Native epics -- such as one from the Snoqualmie tribe about Hado the Humpback Salmon -- speak to how deeply salmon are embroidered into local culture. The epics also offer cautionary tales to future generations about the need for environmental stewardship. "If Hado ... is angry as he comes up the river," tribal legend goes, "he brings a sickness ... upon the people."
Nature does have a way of showing something is amiss.
A few years ago, thousands of farm-raised Atlantic salmon escaped from their pen and swam to the mouth of the Nisqually River, where a group of hungry sea lions and seals were waiting.
The sea lions and seals wanted no part of the farm-raised fish.
"They wouldn't touch them," recalls Billy Frank, a Nisqually tribal elder who is chairman of the Northwest Indian Fish Commission. "Nature's way of saying something."
Some people have been listening.
In the 1990s, Seattle City Light launched the Salmon First initiative.
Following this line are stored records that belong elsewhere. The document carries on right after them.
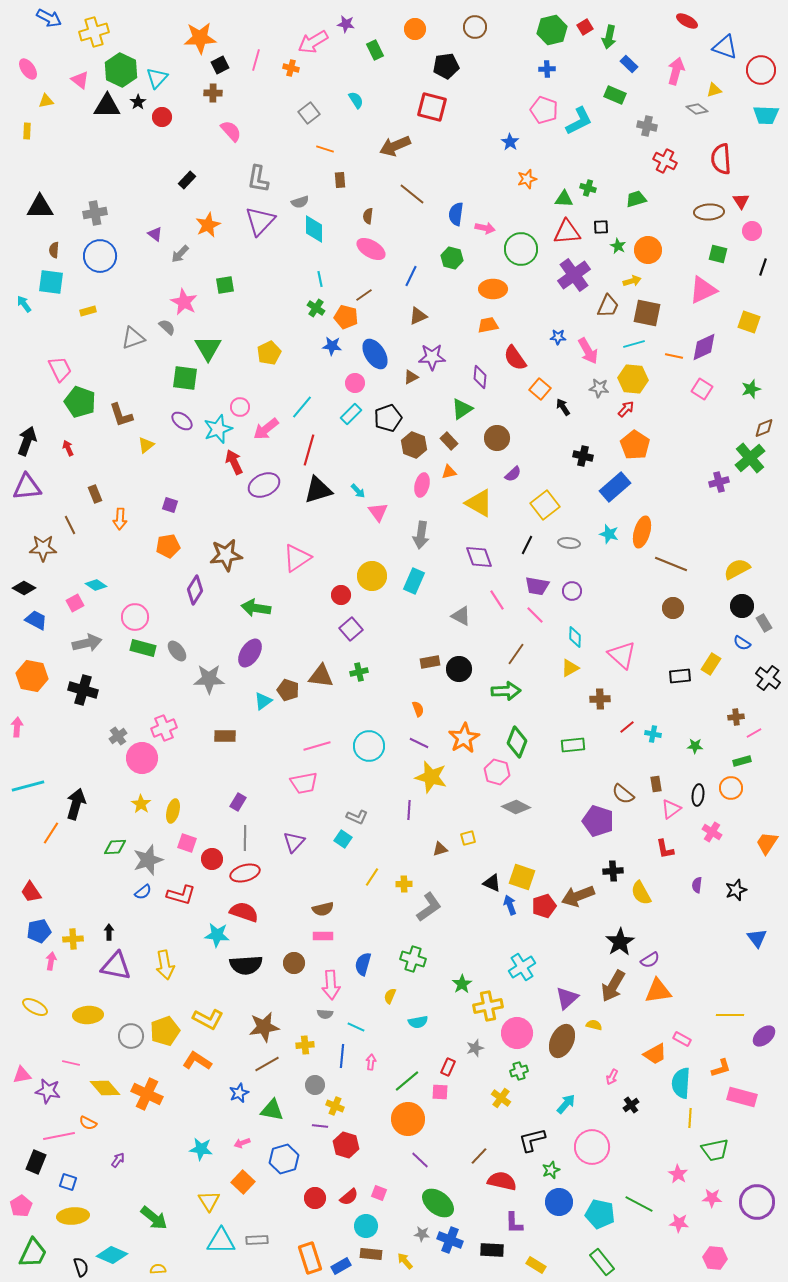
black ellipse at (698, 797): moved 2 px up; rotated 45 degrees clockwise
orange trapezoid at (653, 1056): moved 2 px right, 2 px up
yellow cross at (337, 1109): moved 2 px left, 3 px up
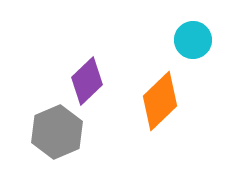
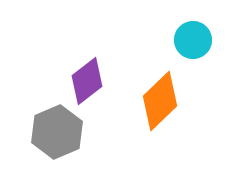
purple diamond: rotated 6 degrees clockwise
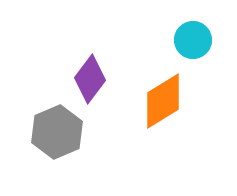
purple diamond: moved 3 px right, 2 px up; rotated 15 degrees counterclockwise
orange diamond: moved 3 px right; rotated 12 degrees clockwise
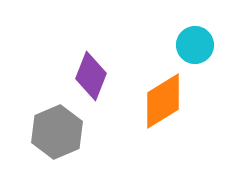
cyan circle: moved 2 px right, 5 px down
purple diamond: moved 1 px right, 3 px up; rotated 15 degrees counterclockwise
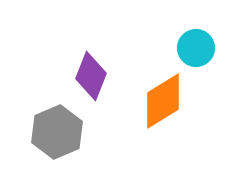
cyan circle: moved 1 px right, 3 px down
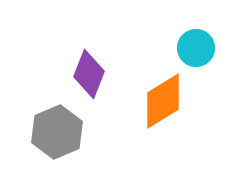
purple diamond: moved 2 px left, 2 px up
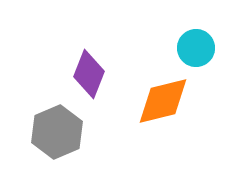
orange diamond: rotated 18 degrees clockwise
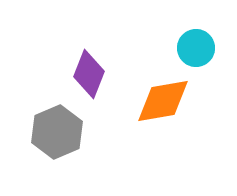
orange diamond: rotated 4 degrees clockwise
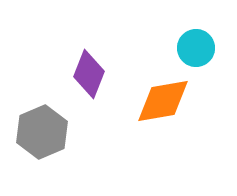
gray hexagon: moved 15 px left
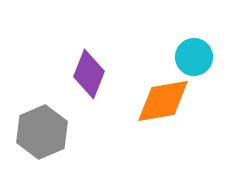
cyan circle: moved 2 px left, 9 px down
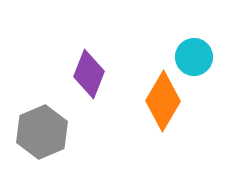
orange diamond: rotated 50 degrees counterclockwise
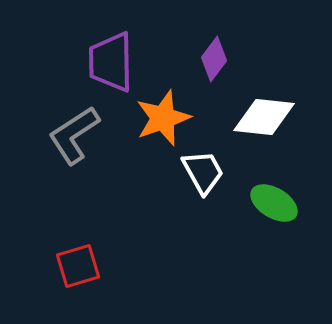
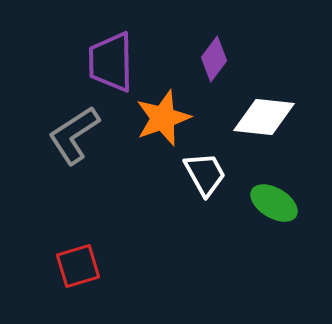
white trapezoid: moved 2 px right, 2 px down
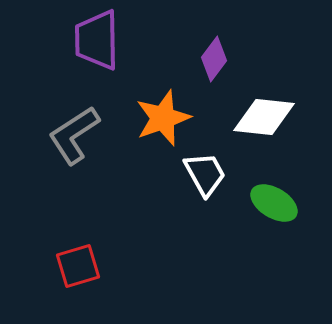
purple trapezoid: moved 14 px left, 22 px up
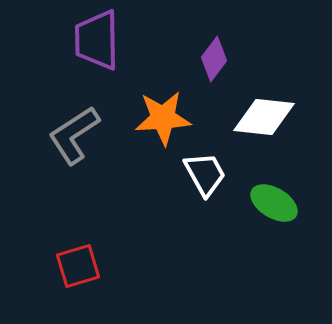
orange star: rotated 16 degrees clockwise
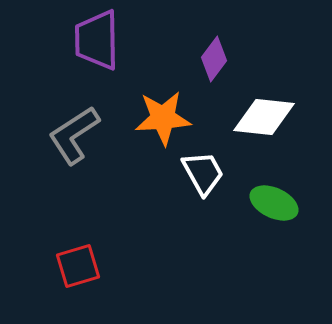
white trapezoid: moved 2 px left, 1 px up
green ellipse: rotated 6 degrees counterclockwise
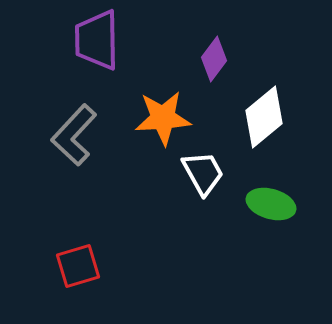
white diamond: rotated 46 degrees counterclockwise
gray L-shape: rotated 14 degrees counterclockwise
green ellipse: moved 3 px left, 1 px down; rotated 9 degrees counterclockwise
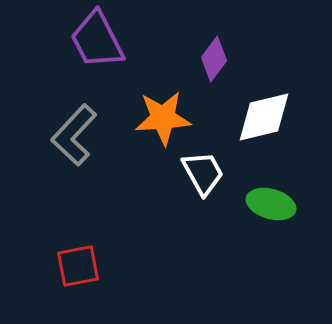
purple trapezoid: rotated 26 degrees counterclockwise
white diamond: rotated 26 degrees clockwise
red square: rotated 6 degrees clockwise
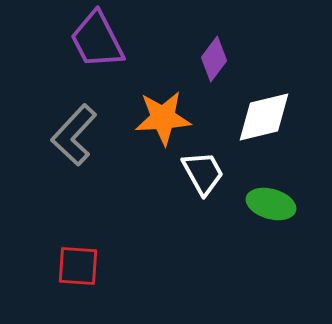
red square: rotated 15 degrees clockwise
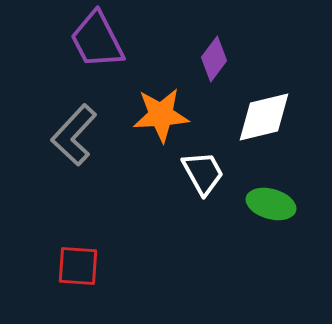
orange star: moved 2 px left, 3 px up
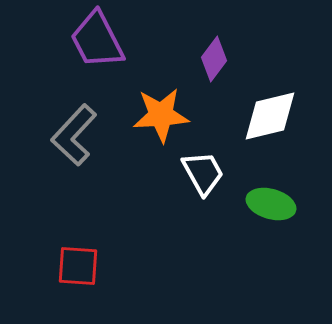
white diamond: moved 6 px right, 1 px up
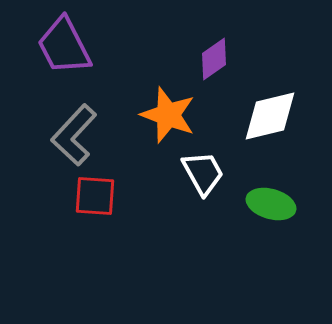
purple trapezoid: moved 33 px left, 6 px down
purple diamond: rotated 18 degrees clockwise
orange star: moved 7 px right; rotated 24 degrees clockwise
red square: moved 17 px right, 70 px up
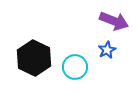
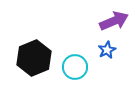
purple arrow: rotated 44 degrees counterclockwise
black hexagon: rotated 12 degrees clockwise
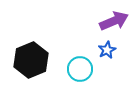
black hexagon: moved 3 px left, 2 px down
cyan circle: moved 5 px right, 2 px down
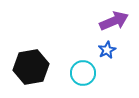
black hexagon: moved 7 px down; rotated 12 degrees clockwise
cyan circle: moved 3 px right, 4 px down
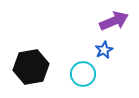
blue star: moved 3 px left
cyan circle: moved 1 px down
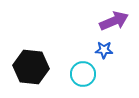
blue star: rotated 30 degrees clockwise
black hexagon: rotated 16 degrees clockwise
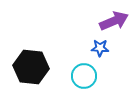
blue star: moved 4 px left, 2 px up
cyan circle: moved 1 px right, 2 px down
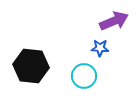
black hexagon: moved 1 px up
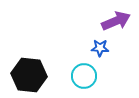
purple arrow: moved 2 px right
black hexagon: moved 2 px left, 9 px down
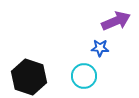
black hexagon: moved 2 px down; rotated 12 degrees clockwise
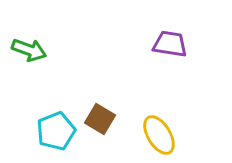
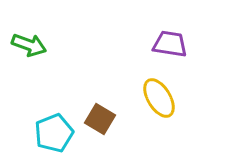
green arrow: moved 5 px up
cyan pentagon: moved 2 px left, 2 px down
yellow ellipse: moved 37 px up
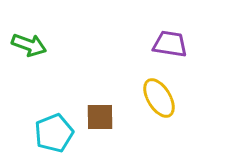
brown square: moved 2 px up; rotated 32 degrees counterclockwise
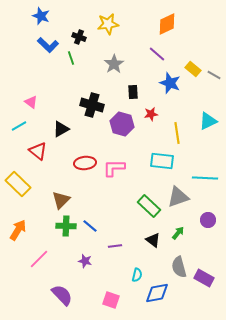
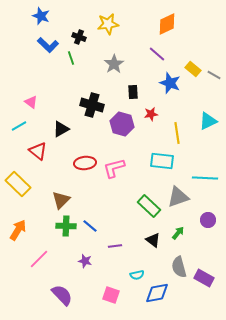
pink L-shape at (114, 168): rotated 15 degrees counterclockwise
cyan semicircle at (137, 275): rotated 64 degrees clockwise
pink square at (111, 300): moved 5 px up
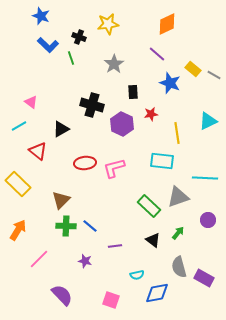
purple hexagon at (122, 124): rotated 10 degrees clockwise
pink square at (111, 295): moved 5 px down
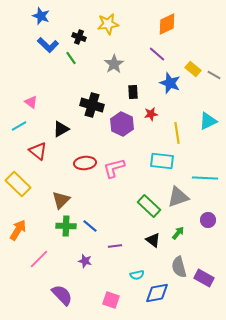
green line at (71, 58): rotated 16 degrees counterclockwise
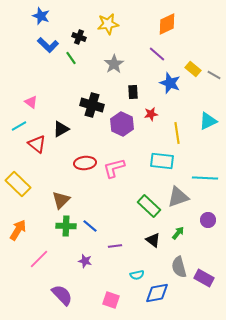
red triangle at (38, 151): moved 1 px left, 7 px up
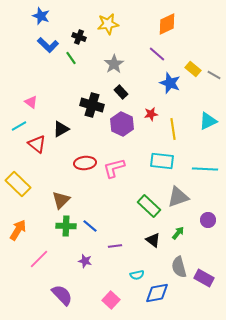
black rectangle at (133, 92): moved 12 px left; rotated 40 degrees counterclockwise
yellow line at (177, 133): moved 4 px left, 4 px up
cyan line at (205, 178): moved 9 px up
pink square at (111, 300): rotated 24 degrees clockwise
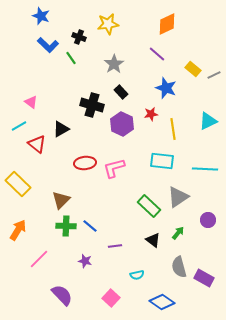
gray line at (214, 75): rotated 56 degrees counterclockwise
blue star at (170, 83): moved 4 px left, 5 px down
gray triangle at (178, 197): rotated 15 degrees counterclockwise
blue diamond at (157, 293): moved 5 px right, 9 px down; rotated 45 degrees clockwise
pink square at (111, 300): moved 2 px up
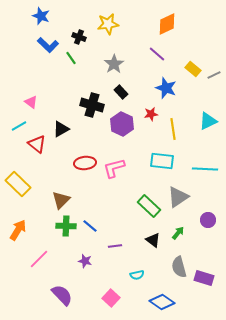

The project adjusted utility operations to help endangered fish runs on the Skagit, Cedar and Tolt rivers. Also during the '90s, federal officials listed several salmon runs in the Pacific Northwest as being either "threatened" or "endangered."
Later, the National Marine Fisheries Service put in place broad regulations to protect the declining number of chinook runs in Puget Sound.
Today, the push to keep local waters clean continues.
You can see it among impassioned Native American groups and in the tireless efforts of environmental organizations such as Puget Soundkeeper Alliance.
You can also see an appreciation for wildlife's wonders among the crowds that gather to watch salmon begin their spawning sojourn at the Hiram Chittenden Locks in Ballard.
The sight is truly miraculous. But if those crowds could see the trouble beneath the water's surface -- the trouble suggested by the salmon report -- they'd wipe the smiles from their faces.
They'd no doubt want this assault from pollutants to stop -- for the sake of the fish, for the sake of the environment, for the sake of us all.